- [Qué se pide]:
1. Transcribe del texto sobre la subcomisario Acosta el fragmento que empieza en las palabras "Acosta se convirtió" y termina después de "fuerzas armadas nacionales.".
2. Responde según el texto sobre la subcomisario Acosta:
(a) ¿Dónde se encuentra el Centro Argentino de Entrenamiento para Operaciones de Paz en que se preparó?
(b) ¿Quiénes tenían acceso, hasta ahora, al curso de negociadora en escenarios complejos internacionales?
(c) ¿En qué ciudad de Brasil realizó el curso CATS?

- [Texto proporcionado]:
********
En la Policía de la Provincia de Misiones, la subcomisario licenciada Mariela Alejandra Acosta eligió un camino poco visible y profundamente humano: negociar en situaciones donde alguien perdió la esperanza.
Acosta se convirtió en la primera integrante de una fuerza de seguridad provincial en formarse como negociadora en escenarios complejos internacionales, curso al que hasta ahora solo tenían acceso las fuerzas armadas nacionales.
Su preparación implicó un largo derrotero que incluyó el Centro Argentino de Entrenamiento para Operaciones de Paz en Campo de Mayo, provincia de Buenos Aires, donde formadores internacionales la capacitaron en el análisis y obtención de herramientas para la negociación en escenarios complejos, incluyendo problemáticas socioeconómicas y conflictos que surgen en operaciones de paz en el extranjero, comitivas internacionales, de las cuales Acosta podría formar parte.
Fue pionera en formaciones de alta complejidad: se capacitó en el Centro Argentino de Entrenamiento Conjunto para Operaciones de Paz (CAECOPAZ), es la única mujer argentina formada en intervenciones críticas en el BOPE de Río de Janeiro, y la primera argentina en realizar el curso CATS en Fortaleza, Brasil, junto al Cuerpo de Bomberos del Estado de Ceará, especializándose en tentativas de suicidio en situaciones de alto riesgo.
********
- [Registros extraídos]:
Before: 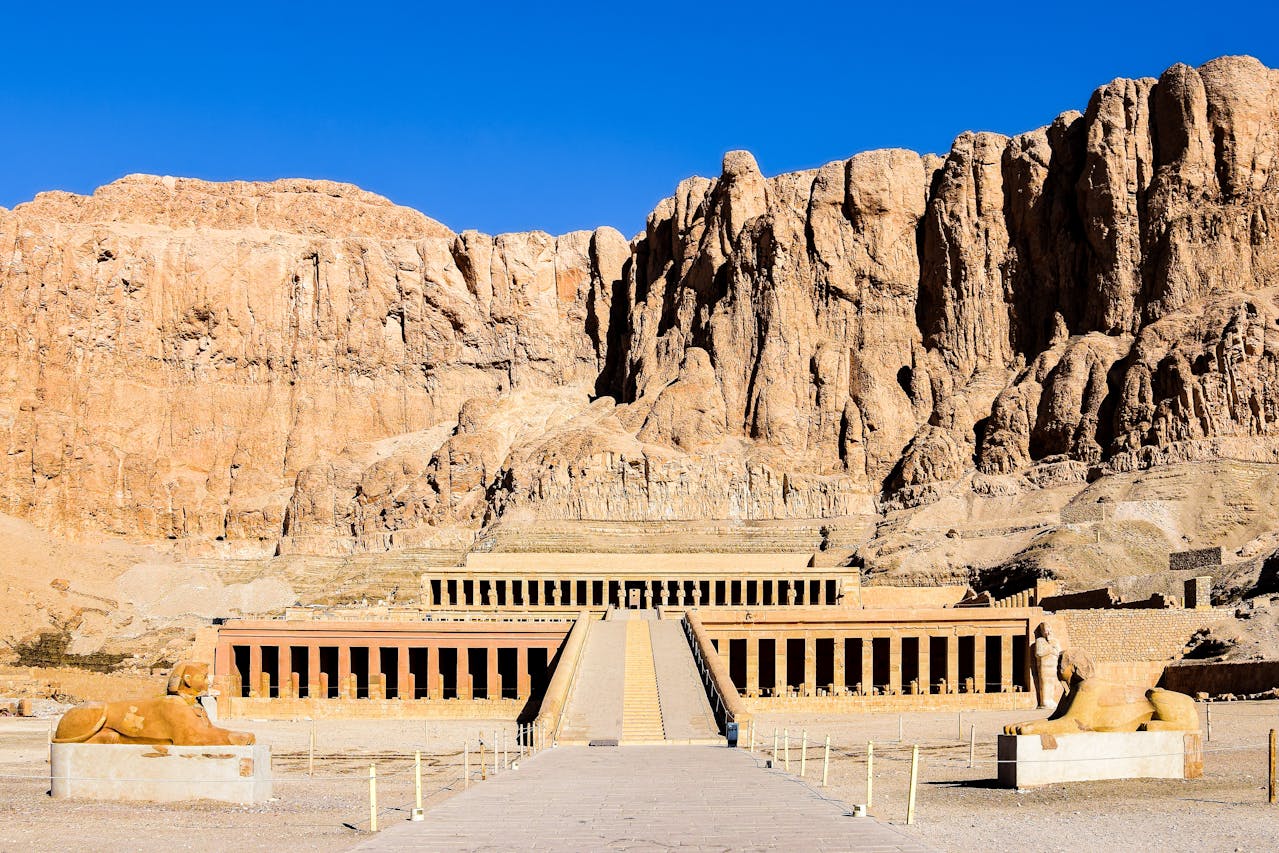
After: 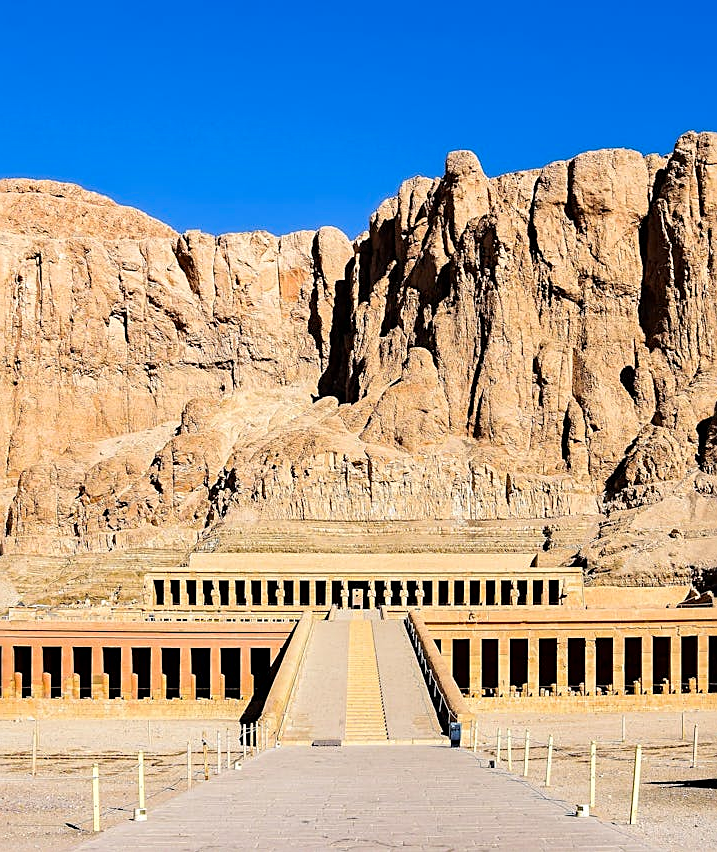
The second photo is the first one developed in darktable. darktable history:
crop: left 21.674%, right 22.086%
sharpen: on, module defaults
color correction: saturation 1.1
********
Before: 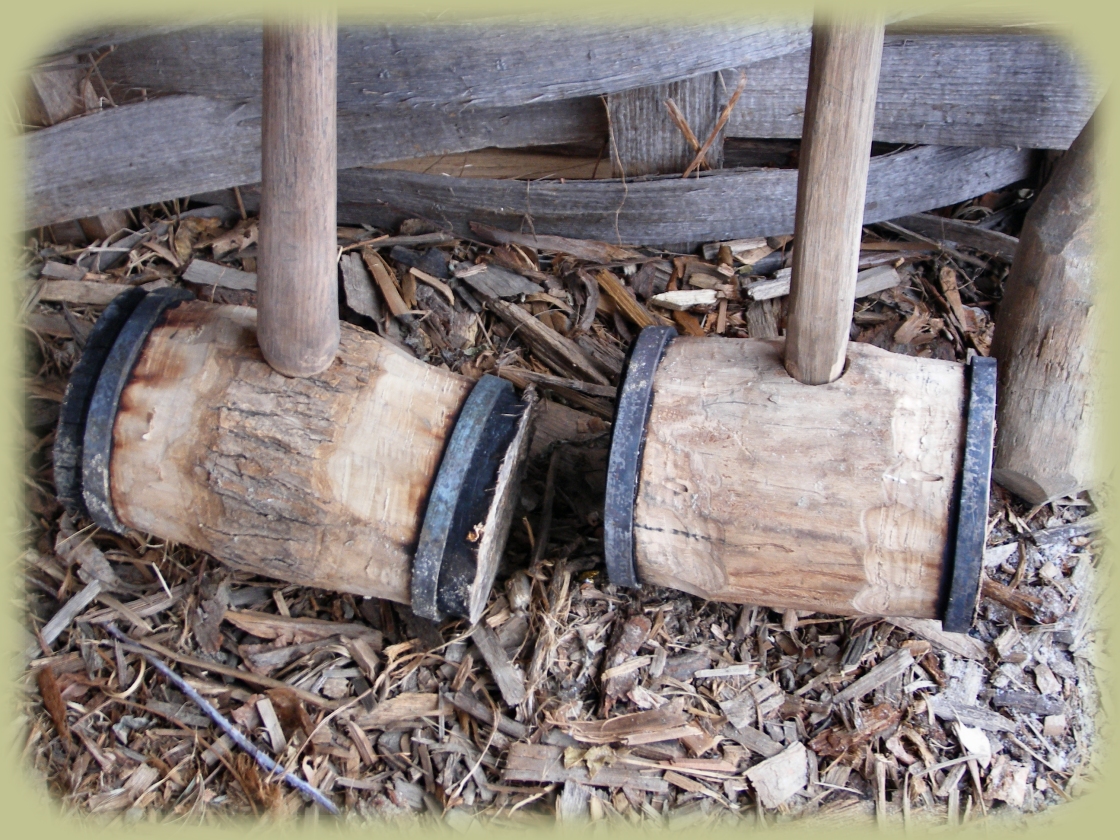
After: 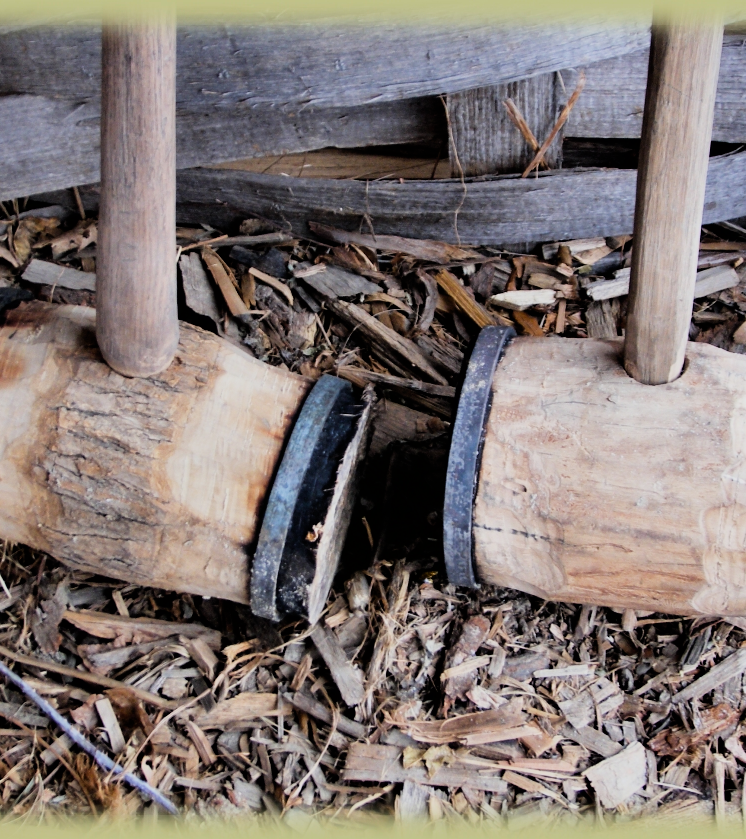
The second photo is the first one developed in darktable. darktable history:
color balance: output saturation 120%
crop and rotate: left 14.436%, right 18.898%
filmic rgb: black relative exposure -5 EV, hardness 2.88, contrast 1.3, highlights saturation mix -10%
********
- [Respuestas del ejercicio]:
1.
Acosta se convirtió en la primera integrante de una fuerza de seguridad provincial en formarse como negociadora en escenarios complejos internacionales, curso al que hasta ahora solo tenían acceso las fuerzas armadas nacionales.

2.
(a) En Campo de Mayo, provincia de Buenos Aires.
(b) Solo las fuerzas armadas nacionales.
(c) En Fortaleza.